Notable visitors to the park include Winston Churchill, Theodore Roosevelt, Ernest Hemingway, and several British royals
MFNP is Uganda’s largest national park. It measures approximately 3,893 square kilometres (1,503 sq mi). The park is bisected by the Victoria Nile from east to west for a distance of about 115 kilometres (71 mi).
The park is the location of the Murchison Falls, where the waters of the Nile flow through a narrow gorge only 7 metres (23 ft) wide before plunging 43 metres (141 ft).
Also in the park, adjacent to the Masindi-Gulu Highway, are the Karuma Falls, the location of the 600 megawatt Karuma Power Station, which will be Uganda’s largest power station when it comes online circa 2022.
MFCA and the adjacent Bugondo Forest Reserve have 76 species of mammals as well as Uganda’s largest population of Nile crocodiles. There are 450 known bird species in the park, including the rare shoe-billed stork, dwarf kingfisher, Goliath heron, white-thighed hornbill and great blue turaco.

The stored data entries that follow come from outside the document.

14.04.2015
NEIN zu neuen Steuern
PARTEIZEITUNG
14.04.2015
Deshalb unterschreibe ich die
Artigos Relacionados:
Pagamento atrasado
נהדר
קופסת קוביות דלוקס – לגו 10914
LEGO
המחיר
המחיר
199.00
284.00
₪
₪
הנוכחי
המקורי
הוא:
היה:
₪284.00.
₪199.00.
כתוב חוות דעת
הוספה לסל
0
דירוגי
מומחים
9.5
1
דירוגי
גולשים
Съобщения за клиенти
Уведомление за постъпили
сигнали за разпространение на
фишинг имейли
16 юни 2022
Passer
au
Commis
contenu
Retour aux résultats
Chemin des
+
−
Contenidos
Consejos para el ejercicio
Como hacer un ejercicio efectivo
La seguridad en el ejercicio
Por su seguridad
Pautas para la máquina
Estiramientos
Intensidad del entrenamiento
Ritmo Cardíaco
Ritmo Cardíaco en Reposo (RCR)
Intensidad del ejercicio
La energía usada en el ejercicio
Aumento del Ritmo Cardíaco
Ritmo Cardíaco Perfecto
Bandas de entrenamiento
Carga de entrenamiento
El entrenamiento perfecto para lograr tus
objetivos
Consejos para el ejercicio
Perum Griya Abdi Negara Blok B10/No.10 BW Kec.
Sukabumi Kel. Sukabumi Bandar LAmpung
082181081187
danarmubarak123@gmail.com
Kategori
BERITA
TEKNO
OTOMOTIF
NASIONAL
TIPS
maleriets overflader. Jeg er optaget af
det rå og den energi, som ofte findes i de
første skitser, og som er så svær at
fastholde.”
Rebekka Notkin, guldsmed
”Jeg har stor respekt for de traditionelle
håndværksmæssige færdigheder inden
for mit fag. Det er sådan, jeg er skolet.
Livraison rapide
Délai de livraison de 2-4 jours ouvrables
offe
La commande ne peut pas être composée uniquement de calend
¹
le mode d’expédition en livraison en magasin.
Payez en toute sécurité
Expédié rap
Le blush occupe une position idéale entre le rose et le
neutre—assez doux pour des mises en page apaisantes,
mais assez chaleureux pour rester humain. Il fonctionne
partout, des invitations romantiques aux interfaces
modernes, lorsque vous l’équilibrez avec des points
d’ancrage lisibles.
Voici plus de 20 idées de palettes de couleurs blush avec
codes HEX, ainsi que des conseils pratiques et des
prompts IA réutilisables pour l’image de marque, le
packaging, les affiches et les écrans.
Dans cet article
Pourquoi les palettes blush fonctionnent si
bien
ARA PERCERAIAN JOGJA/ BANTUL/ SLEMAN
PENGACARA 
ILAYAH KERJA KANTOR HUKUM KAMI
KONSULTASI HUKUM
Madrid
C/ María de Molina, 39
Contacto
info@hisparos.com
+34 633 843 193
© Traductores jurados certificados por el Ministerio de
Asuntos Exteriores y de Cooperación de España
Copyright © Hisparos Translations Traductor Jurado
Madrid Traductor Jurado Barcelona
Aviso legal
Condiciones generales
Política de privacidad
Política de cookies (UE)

Since 2005, the protected area is considered a Lion Conservation Unit. In 2010, it was estimated that only 250 giraffes were in the park. A population of 37 Rothschild’s giraffes was transferred from the north side of the Nile River to the south side in 2016 and 2017, when population was around 1,500.
Murchison Falls National Park is Uganda’s most popular national park, receiving the highest annual number of visitors of any park in the country. Popular visitor activities include game drives, night drives, boat cruises to the delta and Murchison Falls waterfall, nature walks, bird watching and chimp tracking. Tourists visiting Murchison Falls National Park make a 5 hours 40 minutes drive from Kampala to reach the park. The park is also connected by daily domestic flights from Entebbe International Airport, to Kidepo Valley National Park and Queen Elizabeth National Park, which land at Pakuba Airstrip and Bugungu Airstrip. The park offers a range of tented camps and safari lodges to accommodate visitors.
HOW TO GET TO THE PARK?
Murchison Falls National Park is located 305km/190mi north of Kampala. The drive to the southern entrance gate takes 4 to 5 hours. Coming from the southwest, the 280km/170mi drive from Fort Portal takes at least 6 hours. Allow another hour or 2 from the entrance gate to most of the lodges.
It is also possible to fly to the park by chartered or scheduled aircraft service from Entebbe International Airport (EBB) or Kajjansi Airfield near Kampala. Pakuba Airfield is the most convenient point of arrival for the main cluster of camps and lodges around the park headquarters at Paraa. Other options are Chobe or Bugundu.
When flying from abroad, you’ll arrive at Entebbe International Airport (EBB). It is located 46km/29mi from the capital (Kampala). Your local tour operator will usually arrange for you to be picked up at the airport and will take care of all further transportation as part of your safari package.